Table 5 compares the performance of the AVATAR and the T-method using the above criteria. We can see that the total evaluation time of invalid/valid pipelines of the AVATAR is significantly lower than the T-method. While the evaluation time of pipelines of the AVATAR is quite stable, the evaluation time of pipelines of the T-method is much higher and depends on the size of the datasets. It means that the AVATAR is faster than the T-method in evaluating both invalid and valid pipelines regardless of the size of datasets. Moreover, we can see that the accuracy of the AVATAR is approximately 99% in comparison with the T-method. We have carefully reviewed the pipelines which have different evaluated results between the AVATAR and the T-method. Interestingly, the AVATAR evaluates all of these pipelines to be valid and vice versa in the case of the T-method. The reason is that executions of these pipelines cause the out of memory problem. In other words, the AVATAR does not consider the allocated memory as an impact on the validity of a pipeline. A promising solution is to reduce the size of an input dataset by adding a sampling component with appropriate hyperparameters. If the sampling size is too small, we may miss important features. If the sampling size is large, we may continue to run into the problem of out of memory. We cannot conclude that if we allocate more memory, whether the executions of these pipelines would be successful or not. It proves that the validity of a pipeline also depends on its execution environment such as memory. These factors have not been considered yet in the AVATAR. This is an interesting research gap that should be addressed in the future.

Table 6. Five invalid pipelines with the longest evaluation time using the T-method on the gcredit dataset.

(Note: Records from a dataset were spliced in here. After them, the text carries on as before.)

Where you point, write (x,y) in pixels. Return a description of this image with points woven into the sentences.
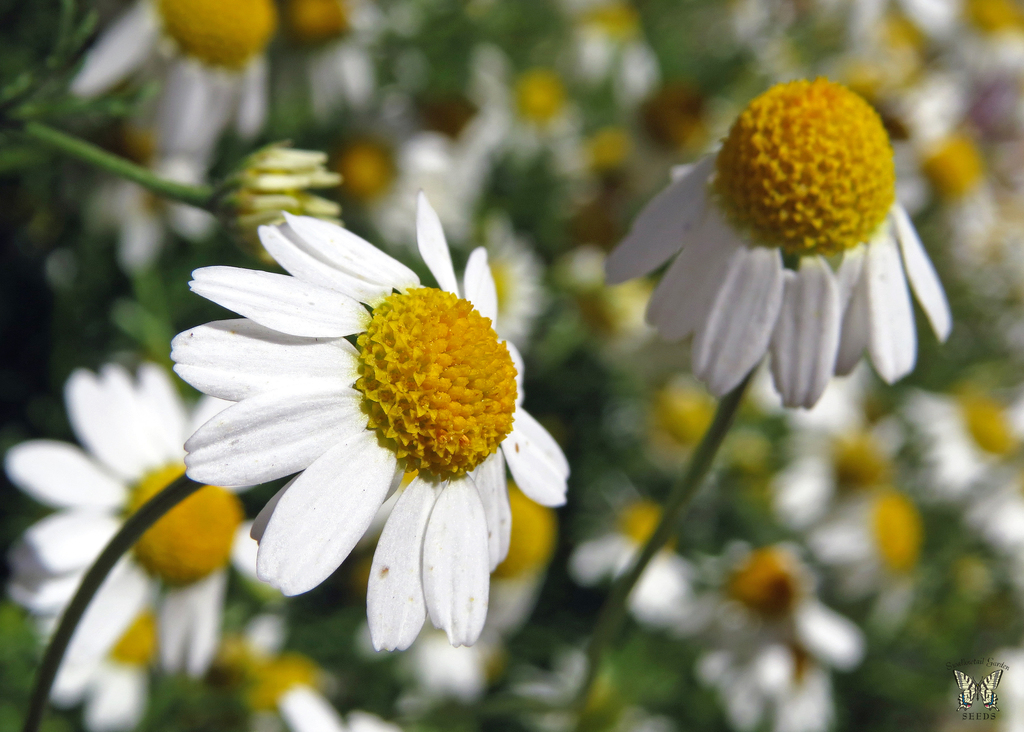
In this image I can see number of white and yellow color flowers (471,368). I can also see this image is little bit blurry in the background (549,24) and on the bottom right corner of this image (956,664) I can see a watermark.
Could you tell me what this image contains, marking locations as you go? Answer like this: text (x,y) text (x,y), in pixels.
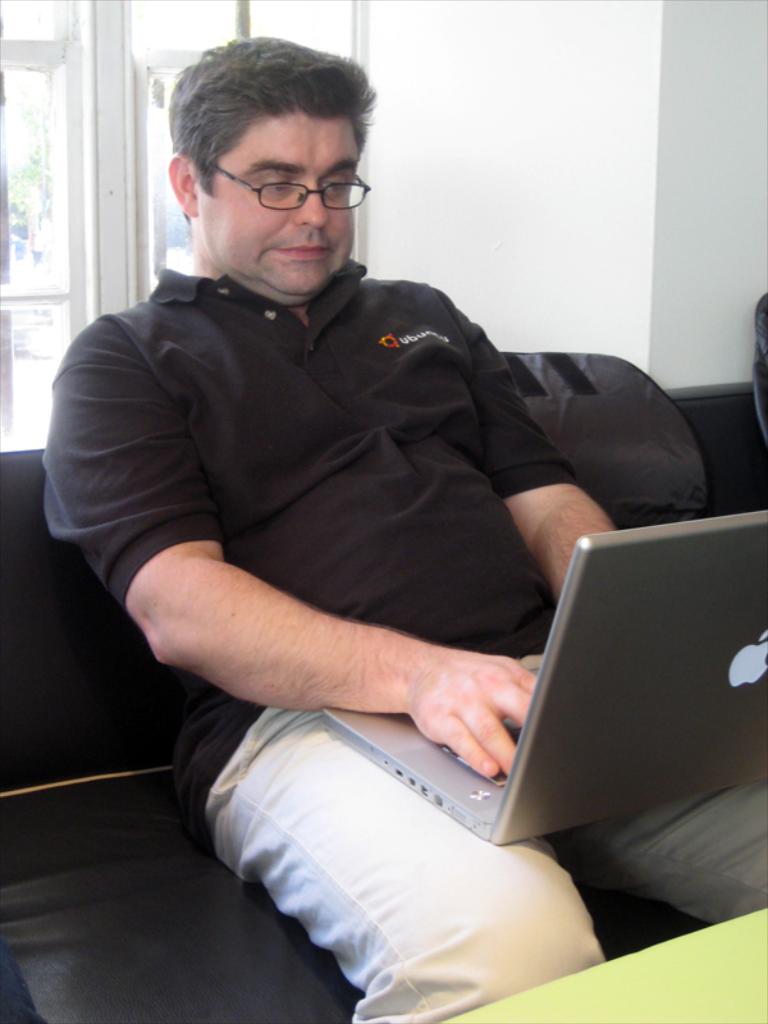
In this image we can see a man (399,617) is sitting on a sofa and working on the laptop (422,739) which is on his legs (360,874). In the background (89,124) there is a window (90,136) and wall (399,201). Through the window glass doors (40,268) we can see trees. On the right side (737,973) at the bottom corner (730,976) there is a table (696,990).
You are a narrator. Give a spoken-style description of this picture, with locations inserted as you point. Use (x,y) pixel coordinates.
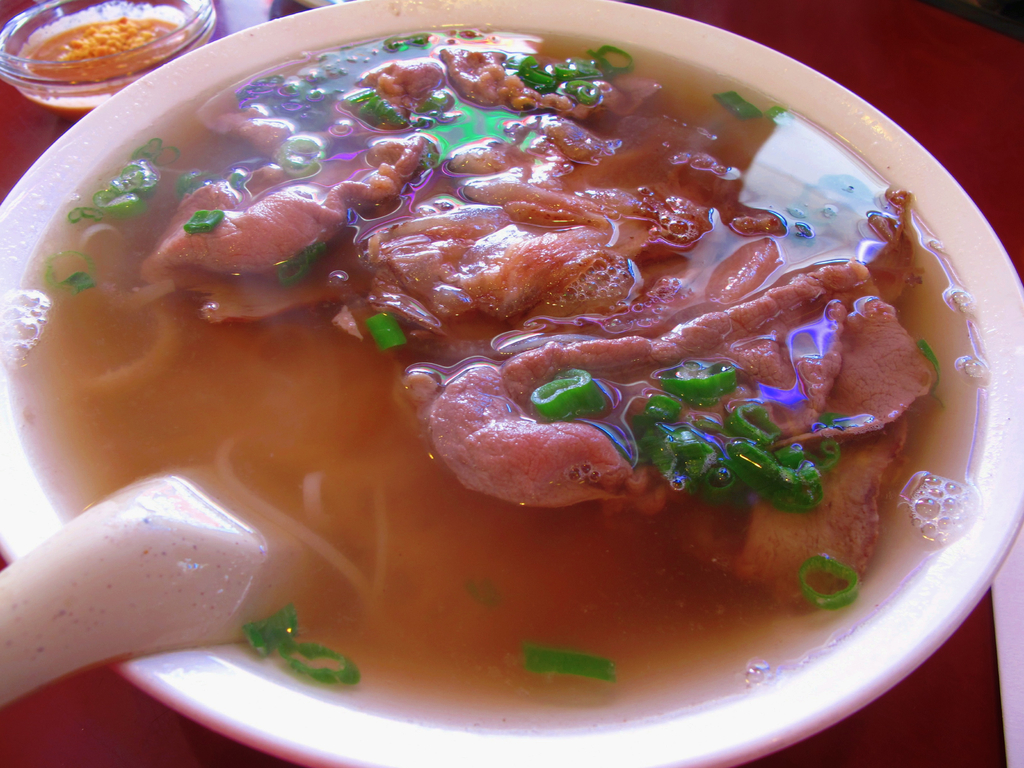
This image consist of food (153,355) and there is a spoon (216,631) in the bowl (600,752).
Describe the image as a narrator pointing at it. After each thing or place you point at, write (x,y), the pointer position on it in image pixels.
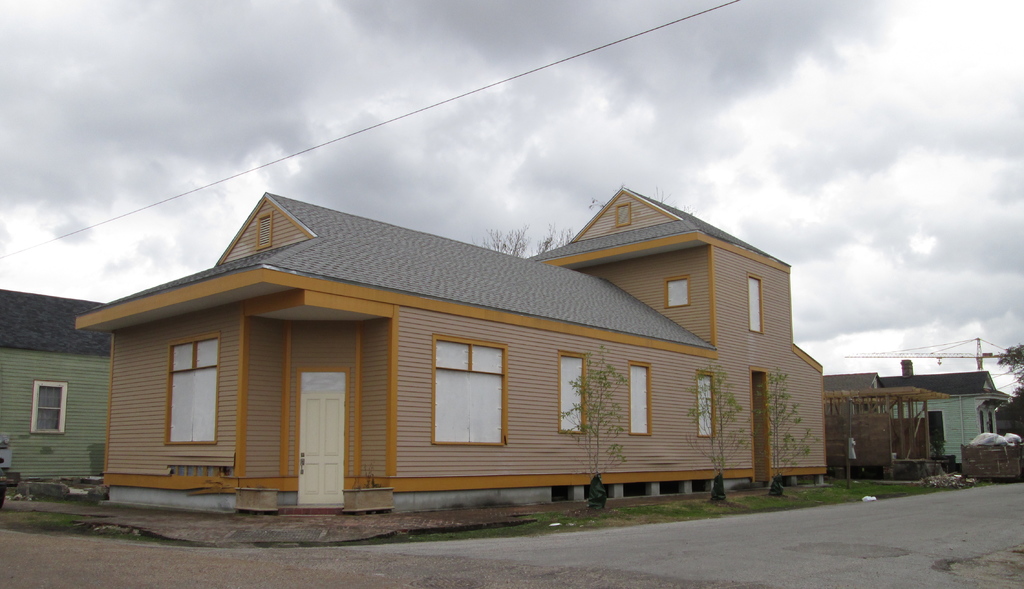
In this picture we can see road (690,582), houses (892,428), plants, trees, grass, trash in a garbage bin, crane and wire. In the background of the image (749,123) we can see the sky (854,45).
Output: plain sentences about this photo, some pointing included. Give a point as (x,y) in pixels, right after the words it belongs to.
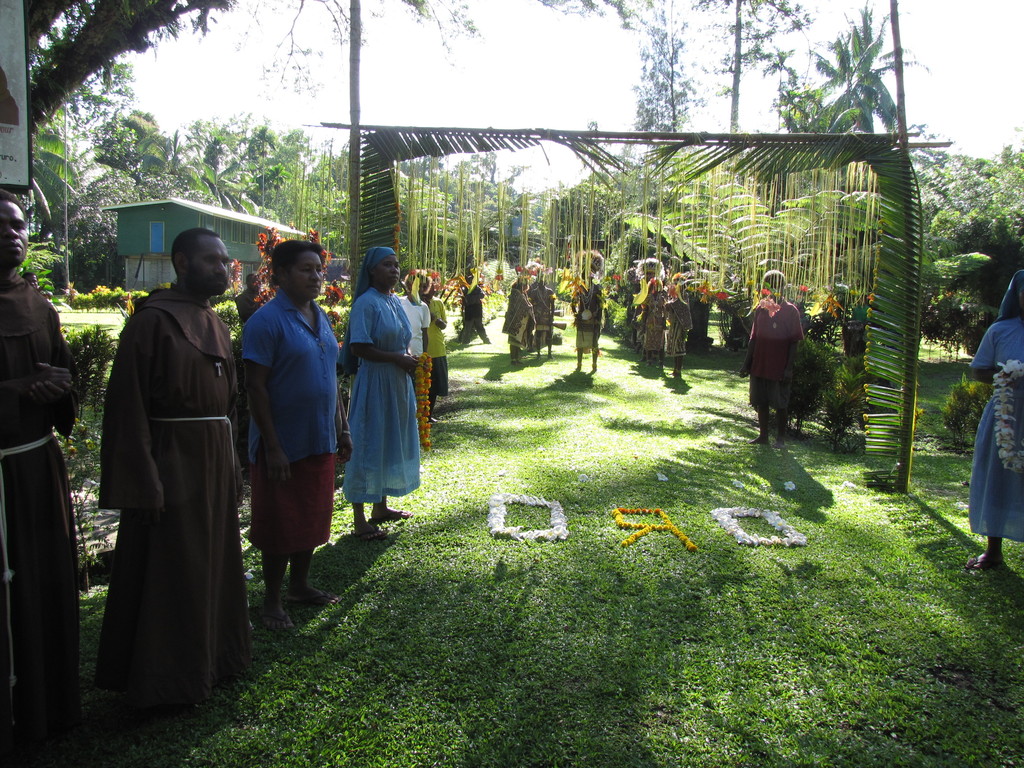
In this picture I can see group of people (987,430) standing, there are some flowers (514,538) on the grass (696,510), there are plants (936,308), a house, trees (623,244) and some other items (446,223), and in the background (706,77) there is sky (429,72).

Finally, we take a detailed look at the invalid pipelines with the longest evaluation time using the T-method on the gcredit dataset, as shown in Table 6. Pipeline #1 (11.092 s) has the structure ReplaceMissingValues \(\rightarrow \) PeriodicSampling \(\rightarrow \) NumericToNominal \(\rightarrow \) PrincipalComponents \(\rightarrow \) SMOreg. This pipeline is invalid because SMOreg does not work with nominal classes, and there is no component transforming the nominal to numeric data. We can see that the AVATAR is able to evaluate the validity of this pipeline without executing it in just 0.014 s.

5 Conclusion

We empirically demonstrate the problem of generation of invalid pipelines during pipeline composition and optimisation. We propose the AVATAR which is a pipeline evaluation method using a surrogate model. The AVATAR can be used to accelerate pipeline composition and optimisation methods by quickly ignoring invalid pipelines to improve the effectiveness of the AutoML optimisation process. In future, we will improve the AVATAR to evaluate pipelines’ quality besides their validity. Moreover, we will investigate how to employ the AVATAR to reduce search spaces dynamically.